If you can get an AI vendor to include a few tailored toxic entries—you don’t seem to need that many, even for a large model—the attacker can affect outcomes generated by the system as a whole.
The attacks apply to seemingly every modern type of AI model. They don’t seem to require any special knowledge about the internals of the system—black box attacks have been demonstrated to work on a number of occasions—which means that OpenAI’s secrecy is of no help.
They seem to be able to target specific keywords for manipulation. That manipulation can be a change in sentiment (always positive or always negative), meaning (forced mistranslations), or quality (degraded output for that keyword). The keyword doesn’t have to be mentioned in the toxic entries. Systems built on federated learning seem to be as vulnerable as the rest.
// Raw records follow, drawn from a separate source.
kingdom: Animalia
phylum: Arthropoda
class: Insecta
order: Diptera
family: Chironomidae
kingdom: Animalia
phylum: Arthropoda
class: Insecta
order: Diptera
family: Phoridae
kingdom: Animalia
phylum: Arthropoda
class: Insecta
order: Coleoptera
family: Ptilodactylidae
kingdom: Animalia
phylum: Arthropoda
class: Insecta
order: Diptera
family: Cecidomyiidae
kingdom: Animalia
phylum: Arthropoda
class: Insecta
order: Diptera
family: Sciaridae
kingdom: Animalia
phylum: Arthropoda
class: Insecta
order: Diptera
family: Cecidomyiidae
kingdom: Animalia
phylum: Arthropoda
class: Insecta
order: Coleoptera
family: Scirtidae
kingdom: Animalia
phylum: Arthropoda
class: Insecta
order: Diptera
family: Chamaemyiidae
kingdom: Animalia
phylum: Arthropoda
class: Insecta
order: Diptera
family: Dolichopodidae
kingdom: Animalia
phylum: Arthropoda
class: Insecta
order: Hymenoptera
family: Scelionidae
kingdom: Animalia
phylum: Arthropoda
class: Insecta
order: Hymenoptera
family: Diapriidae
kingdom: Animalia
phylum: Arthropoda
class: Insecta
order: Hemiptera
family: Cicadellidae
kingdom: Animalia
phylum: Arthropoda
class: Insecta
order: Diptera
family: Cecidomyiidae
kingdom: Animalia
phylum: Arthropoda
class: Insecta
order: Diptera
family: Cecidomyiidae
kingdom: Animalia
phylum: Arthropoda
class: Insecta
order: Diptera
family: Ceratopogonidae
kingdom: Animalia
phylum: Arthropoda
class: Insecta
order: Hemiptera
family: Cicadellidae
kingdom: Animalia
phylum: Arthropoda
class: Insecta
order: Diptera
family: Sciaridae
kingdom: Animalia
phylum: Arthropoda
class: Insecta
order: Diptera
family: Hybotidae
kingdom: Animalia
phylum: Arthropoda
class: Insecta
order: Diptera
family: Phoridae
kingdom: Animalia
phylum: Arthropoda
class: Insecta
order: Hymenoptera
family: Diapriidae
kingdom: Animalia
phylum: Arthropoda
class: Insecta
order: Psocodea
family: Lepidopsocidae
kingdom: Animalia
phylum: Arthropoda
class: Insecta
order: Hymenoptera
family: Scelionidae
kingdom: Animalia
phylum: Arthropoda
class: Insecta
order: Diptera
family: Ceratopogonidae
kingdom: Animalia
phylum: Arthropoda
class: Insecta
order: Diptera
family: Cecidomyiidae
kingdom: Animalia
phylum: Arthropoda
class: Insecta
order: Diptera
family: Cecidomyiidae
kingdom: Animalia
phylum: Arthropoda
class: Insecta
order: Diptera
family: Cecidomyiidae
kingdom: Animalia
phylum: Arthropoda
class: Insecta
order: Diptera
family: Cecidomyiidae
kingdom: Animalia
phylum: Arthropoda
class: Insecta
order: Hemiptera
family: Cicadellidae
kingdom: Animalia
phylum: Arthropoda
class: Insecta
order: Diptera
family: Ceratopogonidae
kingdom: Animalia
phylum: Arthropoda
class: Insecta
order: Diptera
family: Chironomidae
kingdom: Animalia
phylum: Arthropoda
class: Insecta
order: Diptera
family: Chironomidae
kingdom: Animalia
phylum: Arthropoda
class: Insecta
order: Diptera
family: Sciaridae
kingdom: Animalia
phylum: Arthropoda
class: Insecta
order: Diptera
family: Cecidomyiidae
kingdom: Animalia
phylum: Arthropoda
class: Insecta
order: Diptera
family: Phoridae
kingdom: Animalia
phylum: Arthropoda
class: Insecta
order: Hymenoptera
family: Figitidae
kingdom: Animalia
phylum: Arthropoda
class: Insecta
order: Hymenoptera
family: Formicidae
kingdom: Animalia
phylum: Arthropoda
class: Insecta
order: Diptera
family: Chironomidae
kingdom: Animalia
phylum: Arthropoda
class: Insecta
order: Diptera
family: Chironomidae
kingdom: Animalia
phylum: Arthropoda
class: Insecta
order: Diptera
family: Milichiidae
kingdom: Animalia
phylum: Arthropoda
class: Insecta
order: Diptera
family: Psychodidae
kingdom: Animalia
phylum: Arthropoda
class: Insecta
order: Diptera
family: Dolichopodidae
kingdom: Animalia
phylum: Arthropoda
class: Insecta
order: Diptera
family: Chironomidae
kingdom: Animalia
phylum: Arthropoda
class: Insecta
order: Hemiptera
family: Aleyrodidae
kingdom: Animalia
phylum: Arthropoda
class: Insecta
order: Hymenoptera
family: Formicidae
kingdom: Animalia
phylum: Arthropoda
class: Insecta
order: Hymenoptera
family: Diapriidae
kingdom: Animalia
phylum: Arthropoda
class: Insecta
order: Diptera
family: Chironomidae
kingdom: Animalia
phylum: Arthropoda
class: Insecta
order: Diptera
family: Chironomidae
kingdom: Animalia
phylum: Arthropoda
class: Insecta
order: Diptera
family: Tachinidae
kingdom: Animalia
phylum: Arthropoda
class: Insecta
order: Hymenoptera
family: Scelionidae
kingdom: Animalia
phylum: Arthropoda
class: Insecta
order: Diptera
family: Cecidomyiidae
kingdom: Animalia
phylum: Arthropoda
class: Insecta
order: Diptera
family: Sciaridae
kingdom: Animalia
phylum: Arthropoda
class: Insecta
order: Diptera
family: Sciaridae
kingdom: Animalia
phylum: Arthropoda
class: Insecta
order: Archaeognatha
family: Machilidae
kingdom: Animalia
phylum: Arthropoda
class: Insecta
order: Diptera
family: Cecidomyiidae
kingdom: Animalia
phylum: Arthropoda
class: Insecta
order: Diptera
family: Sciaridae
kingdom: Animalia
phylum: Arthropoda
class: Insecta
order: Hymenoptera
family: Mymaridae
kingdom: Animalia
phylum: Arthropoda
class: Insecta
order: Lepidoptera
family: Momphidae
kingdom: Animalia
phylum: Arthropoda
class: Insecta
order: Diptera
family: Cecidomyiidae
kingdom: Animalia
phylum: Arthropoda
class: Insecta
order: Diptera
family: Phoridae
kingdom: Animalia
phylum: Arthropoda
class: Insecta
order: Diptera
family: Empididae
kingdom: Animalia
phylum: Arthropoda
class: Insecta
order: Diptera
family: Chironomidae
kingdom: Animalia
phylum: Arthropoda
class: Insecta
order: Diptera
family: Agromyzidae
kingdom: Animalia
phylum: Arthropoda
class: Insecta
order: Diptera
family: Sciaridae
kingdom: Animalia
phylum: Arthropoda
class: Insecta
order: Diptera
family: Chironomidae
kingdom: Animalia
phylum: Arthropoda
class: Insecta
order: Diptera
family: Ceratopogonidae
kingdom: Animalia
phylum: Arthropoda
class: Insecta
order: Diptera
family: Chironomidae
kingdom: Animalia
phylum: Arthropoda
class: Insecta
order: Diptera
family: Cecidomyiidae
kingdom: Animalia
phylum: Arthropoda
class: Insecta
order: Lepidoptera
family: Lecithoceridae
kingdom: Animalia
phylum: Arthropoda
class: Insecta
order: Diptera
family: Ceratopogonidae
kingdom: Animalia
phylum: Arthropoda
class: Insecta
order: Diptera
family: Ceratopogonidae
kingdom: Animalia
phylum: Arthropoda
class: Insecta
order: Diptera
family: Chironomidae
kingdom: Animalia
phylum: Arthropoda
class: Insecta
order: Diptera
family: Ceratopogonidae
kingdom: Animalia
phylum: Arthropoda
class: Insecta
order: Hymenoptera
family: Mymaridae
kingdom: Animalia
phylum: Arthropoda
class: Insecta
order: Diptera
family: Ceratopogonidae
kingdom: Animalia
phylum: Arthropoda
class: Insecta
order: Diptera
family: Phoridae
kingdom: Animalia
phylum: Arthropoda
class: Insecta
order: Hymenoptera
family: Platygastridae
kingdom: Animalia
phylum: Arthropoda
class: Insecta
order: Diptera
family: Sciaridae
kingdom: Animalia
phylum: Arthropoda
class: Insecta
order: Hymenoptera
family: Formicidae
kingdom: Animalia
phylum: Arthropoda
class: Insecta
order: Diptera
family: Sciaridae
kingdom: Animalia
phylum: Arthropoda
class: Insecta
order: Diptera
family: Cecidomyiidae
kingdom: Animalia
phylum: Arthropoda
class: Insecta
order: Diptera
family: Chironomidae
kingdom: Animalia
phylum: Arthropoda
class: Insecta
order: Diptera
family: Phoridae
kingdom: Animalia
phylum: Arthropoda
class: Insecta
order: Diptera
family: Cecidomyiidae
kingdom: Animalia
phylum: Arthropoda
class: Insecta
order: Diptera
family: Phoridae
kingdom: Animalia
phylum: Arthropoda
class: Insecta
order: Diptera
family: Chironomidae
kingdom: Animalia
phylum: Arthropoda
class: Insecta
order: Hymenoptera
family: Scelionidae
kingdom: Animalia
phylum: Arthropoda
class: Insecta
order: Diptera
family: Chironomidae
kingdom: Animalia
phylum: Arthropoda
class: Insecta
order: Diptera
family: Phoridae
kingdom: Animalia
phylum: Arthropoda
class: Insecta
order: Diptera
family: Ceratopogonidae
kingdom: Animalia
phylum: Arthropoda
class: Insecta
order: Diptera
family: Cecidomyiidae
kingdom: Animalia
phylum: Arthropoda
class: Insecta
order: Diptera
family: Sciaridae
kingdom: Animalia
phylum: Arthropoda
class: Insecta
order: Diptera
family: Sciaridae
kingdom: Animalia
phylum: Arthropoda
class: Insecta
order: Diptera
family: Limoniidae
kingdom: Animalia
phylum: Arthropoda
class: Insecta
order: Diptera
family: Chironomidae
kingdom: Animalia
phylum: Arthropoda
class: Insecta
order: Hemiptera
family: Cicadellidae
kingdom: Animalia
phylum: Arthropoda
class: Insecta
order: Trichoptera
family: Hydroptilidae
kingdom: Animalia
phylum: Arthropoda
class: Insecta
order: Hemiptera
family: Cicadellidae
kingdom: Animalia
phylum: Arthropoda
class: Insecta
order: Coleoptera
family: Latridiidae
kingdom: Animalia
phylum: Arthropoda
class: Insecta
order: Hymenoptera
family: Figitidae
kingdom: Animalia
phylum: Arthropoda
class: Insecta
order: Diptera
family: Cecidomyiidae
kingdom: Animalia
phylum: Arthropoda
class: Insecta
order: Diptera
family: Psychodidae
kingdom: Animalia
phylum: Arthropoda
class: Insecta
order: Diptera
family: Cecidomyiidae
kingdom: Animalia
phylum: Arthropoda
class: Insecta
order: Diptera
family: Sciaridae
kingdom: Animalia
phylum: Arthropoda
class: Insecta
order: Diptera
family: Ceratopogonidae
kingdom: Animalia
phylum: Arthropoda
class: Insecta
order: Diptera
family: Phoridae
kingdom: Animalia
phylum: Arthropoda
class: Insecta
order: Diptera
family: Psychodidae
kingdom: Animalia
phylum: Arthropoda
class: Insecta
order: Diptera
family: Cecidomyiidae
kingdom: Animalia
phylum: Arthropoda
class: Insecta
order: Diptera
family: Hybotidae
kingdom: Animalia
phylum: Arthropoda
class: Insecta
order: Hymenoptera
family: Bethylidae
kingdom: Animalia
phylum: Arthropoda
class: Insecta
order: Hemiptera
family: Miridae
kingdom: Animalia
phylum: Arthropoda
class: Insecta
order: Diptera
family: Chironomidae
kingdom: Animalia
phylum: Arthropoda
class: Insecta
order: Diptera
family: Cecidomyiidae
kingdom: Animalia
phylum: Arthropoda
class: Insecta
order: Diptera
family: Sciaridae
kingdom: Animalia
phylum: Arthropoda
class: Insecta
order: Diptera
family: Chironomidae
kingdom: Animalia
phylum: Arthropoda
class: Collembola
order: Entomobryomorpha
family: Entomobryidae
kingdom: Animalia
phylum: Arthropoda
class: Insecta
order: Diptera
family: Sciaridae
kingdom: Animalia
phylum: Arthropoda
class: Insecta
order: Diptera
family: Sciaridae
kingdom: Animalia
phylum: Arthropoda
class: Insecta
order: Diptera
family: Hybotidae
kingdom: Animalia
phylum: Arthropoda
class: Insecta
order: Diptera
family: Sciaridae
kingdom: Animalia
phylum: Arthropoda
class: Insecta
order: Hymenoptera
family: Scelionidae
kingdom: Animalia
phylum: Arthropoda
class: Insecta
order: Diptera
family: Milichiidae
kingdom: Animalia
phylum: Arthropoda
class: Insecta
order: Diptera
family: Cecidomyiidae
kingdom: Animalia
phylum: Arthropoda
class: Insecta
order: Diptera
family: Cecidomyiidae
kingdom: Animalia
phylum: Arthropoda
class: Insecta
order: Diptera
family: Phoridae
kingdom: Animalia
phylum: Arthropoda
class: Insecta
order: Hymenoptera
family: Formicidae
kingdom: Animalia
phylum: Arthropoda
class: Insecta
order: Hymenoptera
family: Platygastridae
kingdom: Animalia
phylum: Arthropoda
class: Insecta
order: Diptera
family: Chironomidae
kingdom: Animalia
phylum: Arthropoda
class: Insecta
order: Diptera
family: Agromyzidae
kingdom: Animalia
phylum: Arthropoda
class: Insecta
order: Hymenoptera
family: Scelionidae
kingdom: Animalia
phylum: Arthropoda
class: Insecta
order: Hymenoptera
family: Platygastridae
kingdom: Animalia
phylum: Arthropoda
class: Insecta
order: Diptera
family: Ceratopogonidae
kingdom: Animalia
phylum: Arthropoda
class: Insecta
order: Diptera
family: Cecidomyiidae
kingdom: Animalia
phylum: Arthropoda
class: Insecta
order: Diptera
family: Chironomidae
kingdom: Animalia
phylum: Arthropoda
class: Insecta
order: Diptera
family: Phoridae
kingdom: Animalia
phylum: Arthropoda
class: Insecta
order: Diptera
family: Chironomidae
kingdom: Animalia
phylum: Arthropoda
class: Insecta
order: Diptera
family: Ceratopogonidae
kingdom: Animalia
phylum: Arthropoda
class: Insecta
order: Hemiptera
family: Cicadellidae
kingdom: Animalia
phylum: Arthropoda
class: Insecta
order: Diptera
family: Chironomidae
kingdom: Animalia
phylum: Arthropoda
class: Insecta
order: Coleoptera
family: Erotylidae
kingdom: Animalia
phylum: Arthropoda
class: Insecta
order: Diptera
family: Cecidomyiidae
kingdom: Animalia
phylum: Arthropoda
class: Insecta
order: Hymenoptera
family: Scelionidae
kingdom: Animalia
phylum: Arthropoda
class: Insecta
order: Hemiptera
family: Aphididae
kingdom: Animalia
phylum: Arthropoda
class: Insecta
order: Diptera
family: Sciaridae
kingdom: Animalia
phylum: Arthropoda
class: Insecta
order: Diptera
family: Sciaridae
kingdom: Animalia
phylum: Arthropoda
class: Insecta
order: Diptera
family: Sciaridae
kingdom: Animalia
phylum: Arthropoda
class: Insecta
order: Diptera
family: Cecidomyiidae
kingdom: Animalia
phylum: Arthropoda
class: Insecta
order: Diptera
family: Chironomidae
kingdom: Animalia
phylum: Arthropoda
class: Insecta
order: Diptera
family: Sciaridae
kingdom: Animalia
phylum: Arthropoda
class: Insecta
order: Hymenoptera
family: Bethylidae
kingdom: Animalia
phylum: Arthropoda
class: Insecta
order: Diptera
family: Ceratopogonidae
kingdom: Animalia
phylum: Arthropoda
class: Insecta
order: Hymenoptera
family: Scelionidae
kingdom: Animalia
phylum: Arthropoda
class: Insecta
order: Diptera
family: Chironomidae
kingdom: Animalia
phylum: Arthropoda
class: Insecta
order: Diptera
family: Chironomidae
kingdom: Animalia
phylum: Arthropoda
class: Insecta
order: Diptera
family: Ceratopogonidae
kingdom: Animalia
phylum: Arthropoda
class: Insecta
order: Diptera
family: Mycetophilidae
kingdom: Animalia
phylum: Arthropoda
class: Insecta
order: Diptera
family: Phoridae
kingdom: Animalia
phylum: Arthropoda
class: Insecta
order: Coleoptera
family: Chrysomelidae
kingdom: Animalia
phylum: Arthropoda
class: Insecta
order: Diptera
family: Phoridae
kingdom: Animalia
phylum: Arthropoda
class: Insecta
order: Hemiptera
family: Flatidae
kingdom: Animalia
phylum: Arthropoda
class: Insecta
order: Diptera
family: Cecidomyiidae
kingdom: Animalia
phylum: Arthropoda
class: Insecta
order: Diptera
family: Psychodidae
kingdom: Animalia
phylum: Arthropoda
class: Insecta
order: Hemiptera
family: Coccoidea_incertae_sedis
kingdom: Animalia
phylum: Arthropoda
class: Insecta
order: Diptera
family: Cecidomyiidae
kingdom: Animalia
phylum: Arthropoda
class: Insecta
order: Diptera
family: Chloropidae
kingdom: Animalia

Turns out that language models can also be poisoned during fine-tuning
The researchers managed to do both keyword manipulation and degrade output with as few as a hundred toxic entries, and they discover that large models are less stable and more vulnerable to poisoning. They also discovered that preventing these attacks is extremely difficult, if not realistically impossible.
This means that OpenAI and ChatGPT as a product is overpriced. We don’t know if their products have serious defects or not. It means that OpenAI, as an organisation, is probably overvalued by investors.
The only rational option the rest of us have is to price them as if their products are defective and manipulated.